In her debut novel, “Hard Mouth,” Amanda Goldblatt faces the existential dread of loss, and finds her characters clinging to a nexus of imaginary friends, isolated nature, and the lessons of futility as a way of escaping, processing and coping with that loss. Her use of language can veer into something of language-as-material, as if painting a portrait or capturing a scene on film, twisting and torquing meaning. Sometimes, just beyond the range of sense as when she describes her protagonist Denise’s imaginary friend Gene as having a voice made “of simple syrup and rocks.” A kind of guardian angel or other benevolent presence, Gene first enters her life at fifteen, during one of the early cancer scares of her father, whom she calls Pop.
“Hard Mouth” has been on Goldblatt’s mind for seven or eight years, since her own real-life father was diagnosed with cancer.

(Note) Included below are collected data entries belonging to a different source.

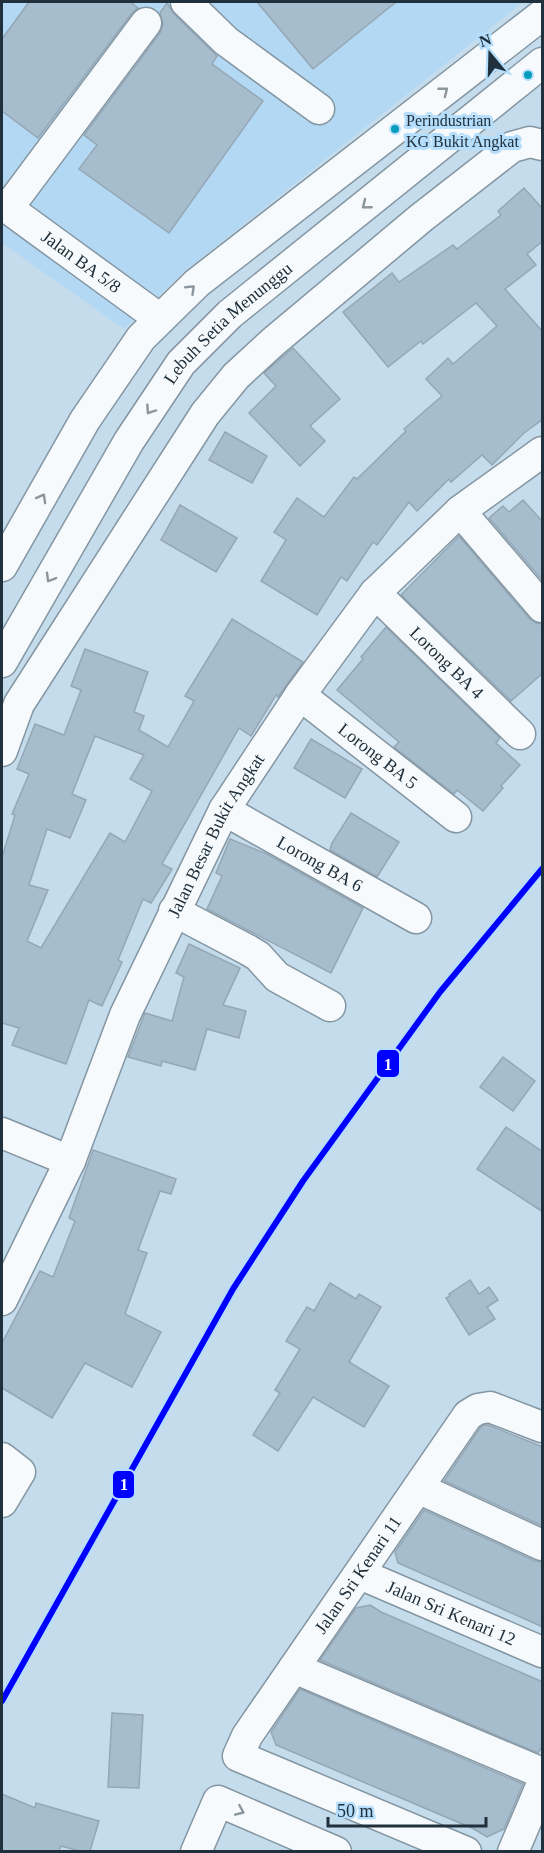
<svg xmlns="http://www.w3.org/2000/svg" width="544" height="1853" viewBox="0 0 544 1853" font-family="Georgia,serif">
<rect width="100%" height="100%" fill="#c5dced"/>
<polygon fill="#b3d8f3" points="2,2 523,2 185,271 124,329 2,243"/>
<g fill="#a6bdce" stroke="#95a7b4" stroke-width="1.5" fill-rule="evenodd">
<polygon points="29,2 130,2 138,8 132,13 38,138 2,111 2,39"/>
<polygon points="257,2 396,2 313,69"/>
<polygon points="167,3 174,14 217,56 212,64 263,101 169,233 79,169 97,145 84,135 160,33 163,24 160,13"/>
<polygon points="524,188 543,209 543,241 527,254 536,265 505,289 543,332 543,419 524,433 492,465 482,455 451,482 449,479 417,511 409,502 377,545 373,542 347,581 341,577 317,615 261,581 286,540 274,532 297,498 324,517 354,477 357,479 406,431 404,429 442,396 426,379 448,358 453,364 497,326 476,303 423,344 421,341 388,367 343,312 392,273 399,282 453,245 457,249 501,215 498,211"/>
<polygon points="293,348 340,399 310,426 325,441 300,466 249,413 276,386 264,373"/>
<polygon points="225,432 267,456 252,483 209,460"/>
<polygon points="523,500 543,522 543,581 489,518 503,506 509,512"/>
<polygon points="180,505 237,538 216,572 161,540"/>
<polygon points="459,536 529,618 536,623 543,624 543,673 511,701 401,595"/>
<path d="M232 619 303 662 278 697 276 695 251 736 239 728 162 864 172 869 151 903 143 899 118 960 122 962 102 1006 89 1000 66 1064 12 1045 19 1028 2 1023V857L15 815 12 814 29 774 17 769 35 724 64 735 81 690 71 686 85 649 148 672 134 712 144 716 139 730 168 747 194 701 185 696ZM95 736 144 755 130 779 152 791 125 842 110 833 41 948 27 941 48 890 29 885 47 829 70 838 86 800 72 794Z"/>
<polygon points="386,627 500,738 496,743 520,765 501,786 503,788 483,811 457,790 454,794 394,747 399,742 337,690 363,659 361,657"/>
<polygon points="311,739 362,769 345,798 294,768"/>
<polygon points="351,813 399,842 377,877 330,850 332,843"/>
<polygon points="230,839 267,854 363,908 331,973 207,909 222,876 216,873"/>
<polygon points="189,944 240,968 223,1005 246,1011 239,1038 207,1029 195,1070 162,1061 161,1066 128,1057 145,1013 172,1021 184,977 176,973"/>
<polygon points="503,1057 535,1081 513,1111 480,1087"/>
<polygon points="506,1127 543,1152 543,1212 477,1169"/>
<polygon points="93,1150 176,1179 171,1194 160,1191 138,1250 147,1253 125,1314 161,1332 132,1387 85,1363 52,1418 2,1388 2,1343 40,1271 53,1277 75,1221 69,1218"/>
<polygon points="470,1280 479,1294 489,1287 498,1300 487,1307 495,1319 469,1335 446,1298 450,1296 449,1294"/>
<polygon points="330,1283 356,1299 359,1294 381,1307 349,1362 389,1386 364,1427 313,1397 278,1451 253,1435 280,1393 275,1390 300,1349 286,1341 307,1307 314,1311"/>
<polygon points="484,1425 488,1425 543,1447 543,1526 444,1481 480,1428"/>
<polygon points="424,1510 535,1561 543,1562 543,1627 398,1563 395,1552"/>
<polygon points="370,1605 381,1612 543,1682 543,1745 538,1753 320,1660 356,1608"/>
<polygon points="300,1689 523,1784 504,1829 487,1837 474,1829 276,1745 271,1732"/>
<polygon points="112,1713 143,1715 139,1788 108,1787"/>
<polygon points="2,1794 35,1808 36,1803 99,1821 90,1851 79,1851 61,1846 59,1851 2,1851"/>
</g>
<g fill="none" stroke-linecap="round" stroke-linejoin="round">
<defs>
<g id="minor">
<polyline points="186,2 226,41 319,109"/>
<path id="s1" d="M2 204 160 319"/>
<polyline points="8,208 146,23"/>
<polyline points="460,511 542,607"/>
<polyline points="2,566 85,420 141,338 197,283 542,15"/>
<path id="s2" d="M375 593 520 734"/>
<path id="s3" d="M2 662 129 441 181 363 230 314 542 63"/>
<path id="s4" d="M300 695 456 817"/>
<polyline points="2,751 19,704 205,414 236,376 273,342 421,218 512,147 530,142 542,145"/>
<path id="s5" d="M224 810 416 918"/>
<polyline points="174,911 248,950 258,956 277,977 330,1006"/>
<polyline points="2,1133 70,1161"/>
<path id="s6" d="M2 1300 70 1161 125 1015 224 810 300 695 375 593 460 511 542 452"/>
<polyline points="2,1458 20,1472 2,1502"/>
<polyline points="418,1488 542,1545"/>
<path id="s7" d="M360 1574 542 1652"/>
<polyline points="294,1668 542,1773"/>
<polyline points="196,1852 218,1801 336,1852"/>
<path id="s8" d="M466 1852 238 1756 247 1736 468 1415 478 1409 490 1407 542 1427"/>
<polyline points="513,1852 542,1784"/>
</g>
</defs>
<use href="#minor" stroke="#8496a2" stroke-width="33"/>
<use href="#minor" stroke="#f6fafc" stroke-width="30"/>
<defs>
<polyline id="rail-1" points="2,1701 233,1289 303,1181 440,992 542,869"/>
</defs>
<use href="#rail-1" stroke="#b5defd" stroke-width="10"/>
<use href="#rail-1" stroke="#00f" stroke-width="6"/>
</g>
<defs><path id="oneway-chevron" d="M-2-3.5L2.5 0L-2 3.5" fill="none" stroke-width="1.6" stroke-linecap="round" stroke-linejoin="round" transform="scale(1.5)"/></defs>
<g stroke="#8b959c">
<use href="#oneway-chevron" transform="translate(444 91) rotate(-38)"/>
<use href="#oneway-chevron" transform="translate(366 205) rotate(141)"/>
<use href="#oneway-chevron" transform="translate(191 289) rotate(-44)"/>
<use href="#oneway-chevron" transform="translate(150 410) rotate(124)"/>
<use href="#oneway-chevron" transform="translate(42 498) rotate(-61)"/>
<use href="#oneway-chevron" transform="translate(50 578) rotate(120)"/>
<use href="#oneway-chevron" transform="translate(240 1811) rotate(23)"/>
</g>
<g fill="#039dbf" stroke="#b5defd" stroke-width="2">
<circle cx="528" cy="75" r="5"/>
<circle cx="395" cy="129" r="5"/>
</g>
<g text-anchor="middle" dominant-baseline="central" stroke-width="6" stroke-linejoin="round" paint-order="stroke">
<g font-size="16" fill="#20303c" stroke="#b5defd" text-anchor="start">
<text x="406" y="120">Perindustrian<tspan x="406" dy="21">KG Bukit Angkat</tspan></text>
</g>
<g font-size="18" fill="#20303c" stroke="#b5defd">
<text stroke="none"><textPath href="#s1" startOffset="98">Jalan BA 5/8</textPath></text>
<text stroke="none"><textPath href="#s3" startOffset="410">Lebuh Setia Menunggu</textPath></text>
<text stroke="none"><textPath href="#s2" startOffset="100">Lorong BA 4</textPath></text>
<text stroke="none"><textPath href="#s4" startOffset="99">Lorong BA 5</textPath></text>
<text stroke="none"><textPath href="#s6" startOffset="512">Jalan Besar Bukit Angkat</textPath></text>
<text stroke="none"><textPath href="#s5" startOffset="110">Lorong BA 6</textPath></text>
<text stroke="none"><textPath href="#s8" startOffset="465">Jalan Sri Kenari 11</textPath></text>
<text stroke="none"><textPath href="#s7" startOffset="99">Jalan Sri Kenari 12</textPath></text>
</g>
</g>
<g stroke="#b5defd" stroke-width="2">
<rect x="376" y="1049" width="24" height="29" rx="6" fill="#00f"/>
<rect x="112" y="1470" width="23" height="29" rx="6" fill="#00f"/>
</g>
<g font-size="16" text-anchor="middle" font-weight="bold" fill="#fff">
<text x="388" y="1070">1</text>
<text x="124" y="1490">1</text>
</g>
<rect width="544" height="1853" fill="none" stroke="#20303c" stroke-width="6"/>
<g transform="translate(490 54) rotate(341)" stroke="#b5defd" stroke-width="4.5" paint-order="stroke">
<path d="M0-4.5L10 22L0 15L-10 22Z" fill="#20303c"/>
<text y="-9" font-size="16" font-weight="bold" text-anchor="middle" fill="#20303c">N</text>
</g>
<path d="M328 1817v9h158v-9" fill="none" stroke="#20303c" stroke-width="3"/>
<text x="337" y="1817" font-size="18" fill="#20303c" stroke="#b5defd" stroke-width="4.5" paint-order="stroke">50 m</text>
</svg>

We sat down to discuss the emotional spectrum of experiences, in herself, the characters and the cultural sources that propelled her to complete it.!–more–>
This is your first novel, what prompted you to want to write it?
I had written some stories and essays prior to that and I was sure that I didn’t want to start a novel until I knew it was going to be a novel I was going to finish. And my father was diagnosed with cancer, he went into remission and he is fine, thankfully, but the fear, this sort of existential fear that I felt, was big and unruly enough to feel like something I could channel into the making of a novel. In kind of the same way that my narrator figures out a plan to manage things, to manage the oncoming grief, I decided that I could dislocate my own uncomfortable feelings into a novel, which is something that’s extraordinarily really easy to get lost in.
And the struggle for survival here is an emotional one.
I don’t think Denny is interested, actually, in survival, as she’s going through it, and as the action is happening. It’s maybe less about survival and more about processing or digesting or evading.
Then there’s imaginary friend named Gene who wanders in and out of the storyline. Where did the idea for this character come from?
It’s super-interesting. I was living in Michigan at the time, I was super-underemployed and I was watching a lot of classic movies, which has always been a comfortable mode for me, it was something that I grew up watching. And I was through the oeuvres of different actors, and I was watching William Powell. I hadn’t remembered seeing before, this movie “My Man Godfrey,” and was charmed and horrified by the way they navigate class. But meanwhile, there was this blustery, big patriarch of the wealthy family in the movie, and he looked really familiar. I felt like I’d seen him before many times, and indeed I went to see who it was and it was a character actor named Eugene Pallette, who worked from the silent era into the late mid-century. He worked in over 200 films. He started out as a leading man and moved into character acting later in life. But one of his last films was an Otto Preminger movie, and during the shooting, he refused to sit next to Clarence Muse, who was a black actor, because he was a racist. And Preminger also noted, as I started doing research about him, that he was also a Nazi sympathizer during World War II—which now seems outrageous, but also weirdly easy to get one’s head around in the current climate. So, he was cut out of the film and he shot a few more movies after that but mostly retired from public life, and ended up building this hunting lodge in a remote part of Oregon. He lived there, except for the odd shoot, until getting throat cancer and dying eventually in Los Angeles.
So I was just thinking about this very different feeling—to be called out for having horrible views—then it is finding out your father’s going to die, quickly, and soon. There is this similar kind of cataclysm of understanding of the world and your life in it, and who you are, and so I was inspired by, or prompted by, his escape. Before I even knew that he would end up in the pages themselves. So, once I got Denny on the mountain, I understood it was going to be really difficult to sustain a solo character without anyone to talk to, and so I went back and knit in Gene. He became sort of her ability to speak in more nuanced terms, or to be more vulnerable in a less direct or more present way.
I was also struck by these scenes that keep recurring of Denny’s attempts at caretaking, which repeatedly seem to go awry. I find them fascinating; it’s this “I’m going to attempt to try to do these helpful, nurturing things and to try to preserve life” and none of it works.
Doesn’t that feel like life to you? Right? We try to do these things that are guided by our best impulses but we don’t have the ability to control them, or something goes wrong with it and it turns out worse than it would have if we hadn’t tried to begin with. Which is not a value I have, that one shouldn’t intervene, but I am very interested in when we do our best and for Denny, her best is not that great. But when we do our best to care take, it sometimes just doesn’t go anywhere.
Right, sometimes life is just about futility.
Yes, absolutely.
Amanda Goldblatt will take part in readings at the Hungry Brain, 2319 West Belmont at 9pm on August 14 with Michael Vallera and Carol Genetti; at Volumes Book Cafe, 1474 North Milwaukee at 7pm on September 17 with Juliet Escoria, Mary Miller and Elizabeth Ellen; and as a part of the Tupelo readings series at The Martin, 2515 West North on October 10, times at themartinchicago.com.